01 -
Combine chicken pieces with onion, scallions, garlic, ginger, brown sugar, browning sauce, salt, paprika, allspice, thyme, black pepper, and bay leaves in a large bowl or food-safe bag. Massage marinade thoroughly into the chicken to ensure even coating. Cover or seal and refrigerate for at least 1 hour, preferably overnight.
02 -
Remove chicken from the marinade, scraping off excess vegetables and herbs. Reserve the remaining marinade. Allow chicken pieces to rest at room temperature for approximately 10 minutes before cooking.
03 -
Heat oil in a large heavy-bottomed pot or Dutch oven over medium-high heat. Arrange chicken pieces in a single layer, skin-side down if using skin-on.

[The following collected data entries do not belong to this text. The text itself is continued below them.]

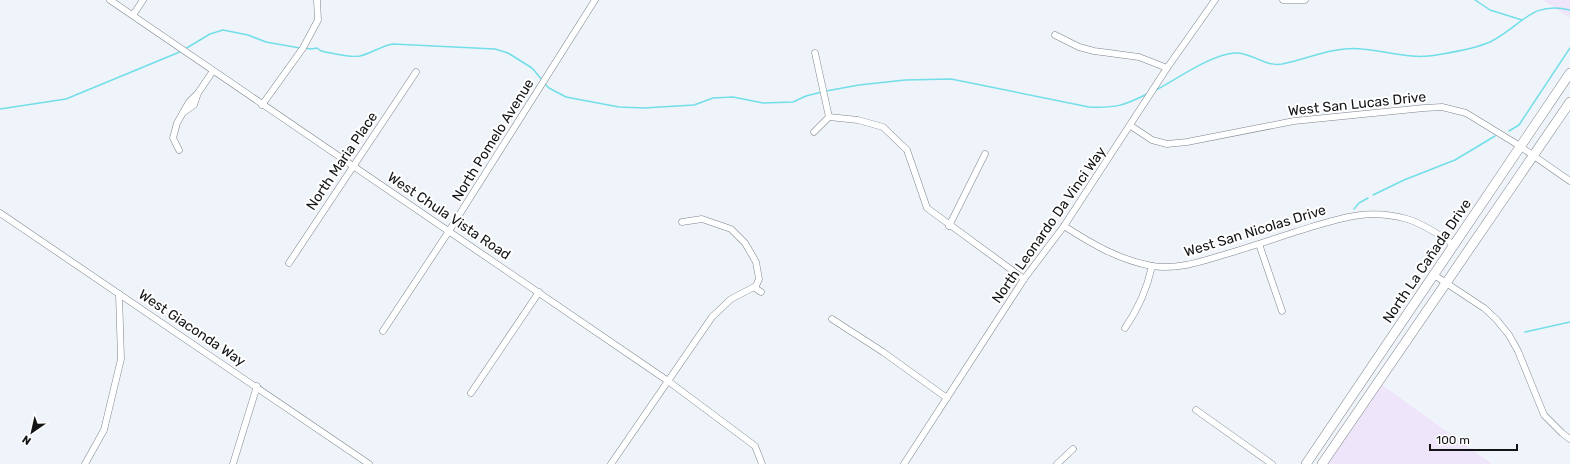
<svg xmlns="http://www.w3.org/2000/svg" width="1570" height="464" font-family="Rubik,sans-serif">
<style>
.commercial{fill:#efe5fa}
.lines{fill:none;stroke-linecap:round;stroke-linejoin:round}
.stream{stroke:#72dee8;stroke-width:1.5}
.minor-casing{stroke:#7e8389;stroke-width:7}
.primary-casing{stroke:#7e8389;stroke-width:10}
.minor{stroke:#fff;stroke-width:6}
.primary{stroke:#fff;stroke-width:9}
.labels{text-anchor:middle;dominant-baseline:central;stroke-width:4;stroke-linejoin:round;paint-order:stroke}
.street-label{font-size:14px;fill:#131416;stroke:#fff}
</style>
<rect width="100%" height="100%" fill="#eff4fb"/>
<g class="commercial">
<polygon points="1543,0 1570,0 1570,18"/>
<polygon points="1382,385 1492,464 1328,464"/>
</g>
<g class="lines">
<g class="stream">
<polyline points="1475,0 1490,10 1522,20"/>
<path d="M304,48L311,49L317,48L321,51C332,53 349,58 360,56C372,53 381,46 393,44L495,49L508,53L532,68L543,81"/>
<polyline points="185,49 210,34 223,30 248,35 266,42 300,48"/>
<polyline points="545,84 549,88 566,97 619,107 644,108 694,105 713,98 733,97 763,103 793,102 806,96 822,92"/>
<path d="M1156,90C1177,79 1212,54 1235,53C1252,52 1264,67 1282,64C1307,59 1335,46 1362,49C1387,51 1411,60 1437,55C1454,52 1474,49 1490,42C1521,27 1531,0 1570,10"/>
<path d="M826,91L859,85L905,80L951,79L1089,107C1116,108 1123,106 1147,94"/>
<polyline points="0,109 66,99 182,51"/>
<polyline points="1509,131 1519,125 1570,48"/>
<polyline points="1373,195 1404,180 1455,160 1495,136"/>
<polyline points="1354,209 1359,203 1368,198"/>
<polyline points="1525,332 1570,322"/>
</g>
<defs>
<g id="minor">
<polyline points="110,0 668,381 755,446 762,464"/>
<polyline points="1283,0 1305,0"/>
<polyline points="133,15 143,0"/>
<polyline points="1055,35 1079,47 1094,51 1139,57 1167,68"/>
<polyline points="815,53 829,117"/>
<polyline points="262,105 303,48 318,20 317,0"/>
<polyline points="184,112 194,105 198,93"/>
<polyline points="1131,126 1152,140 1167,144 1187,142 1294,121 1424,108 1442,107 1466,113 1515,143 1570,181"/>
<polyline points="814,132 829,117 858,120 883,127 907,150 927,208 1024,279"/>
<polyline points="179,150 173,138 177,123 189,102 198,93 213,71"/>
<polyline points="0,213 369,464"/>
<polyline points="949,226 985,154"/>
<path d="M1064,226C1092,244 1119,260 1152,266C1176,270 1200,262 1223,255C1247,248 1271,240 1295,232C1335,220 1365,207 1407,219C1424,224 1440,235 1454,245"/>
<polyline points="1259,244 1282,311"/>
<polyline points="289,263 416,72"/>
<polyline points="1434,275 1484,308 1496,319 1509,335 1518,351 1544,415 1562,433 1570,439"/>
<polyline points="755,288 761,292"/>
<polyline points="832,319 883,352 947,398"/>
<path d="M1125,328C1139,308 1147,289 1152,266"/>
<polyline points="383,331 449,231 595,0"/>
<polyline points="471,393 539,292"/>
<polyline points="1196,410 1272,464"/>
<polyline points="85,464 104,430 121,359 119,294"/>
<polyline points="233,464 257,386"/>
<polyline points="611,464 712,317 731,299 756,286 759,279 756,262 745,243 731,229 702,219 682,222"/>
<polyline points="904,464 1024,279 1064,226 1167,68 1215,0"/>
<polyline points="1057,464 1073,449"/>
</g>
<g id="primary">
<polyline points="1306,464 1570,73"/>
<polyline points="1322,464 1570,102"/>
</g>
</defs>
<use href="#minor" class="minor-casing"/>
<use href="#primary" class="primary-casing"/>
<use href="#minor" class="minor"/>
<use href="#primary" class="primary"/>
</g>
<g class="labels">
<g class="street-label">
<text transform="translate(1357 104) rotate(-6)">West San Lucas Drive</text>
<text transform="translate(493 140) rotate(-58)">North Pomelo Avenue</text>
<text transform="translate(342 161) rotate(-56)">North Maria Place</text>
<text transform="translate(449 216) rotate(34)">West Chula Vista Road</text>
<text transform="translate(1049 225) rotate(-55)">North Leonardo Da Vinci Way</text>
<text transform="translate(1255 231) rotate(-17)">West San Nicolas Drive</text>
<text transform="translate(1427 261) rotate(-56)">North La Cañada Drive</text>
<text transform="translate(192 328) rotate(34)">West Giaconda Way</text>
</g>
</g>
<g transform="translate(32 432) rotate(214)" stroke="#ffffff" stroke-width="3" paint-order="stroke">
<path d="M0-3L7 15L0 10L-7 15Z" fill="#131416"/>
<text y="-6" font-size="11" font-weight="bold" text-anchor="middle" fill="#131416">N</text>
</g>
<path d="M1430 444v6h87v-6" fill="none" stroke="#131416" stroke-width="2"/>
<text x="1436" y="444" font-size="12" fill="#131416" stroke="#ffffff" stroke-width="3" paint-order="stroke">100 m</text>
</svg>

Sear for 2 to 3 minutes per side until golden brown on all sides. Work in batches if necessary. Set browned chicken aside and drain excess fat, leaving about 30 ml in the pot.
04 -
Return reserved marinade to the pot. Stir and cook over medium heat for 1 to 2 minutes until fragrant and starting to soften. Pour in chicken broth, scraping any browned bits from the base. Add sliced bell pepper, Scotch bonnet pepper, and ketchup. Stir to blend evenly.
05 -
Return seared chicken pieces to the pot and mix to coat in the sauce. Bring to a gentle boil, then cover the pot and reduce heat to maintain a low simmer. Cook for approximately 45 minutes, turning chicken occasionally. Continue simmering uncovered for an additional 10 to 15 minutes if a thicker sauce is desired.
06 -
Remove and discard bay leaves and Scotch bonnet pepper. Taste sauce and adjust seasoning as necessary. Serve immediately, ideally with rice or traditional accompaniments.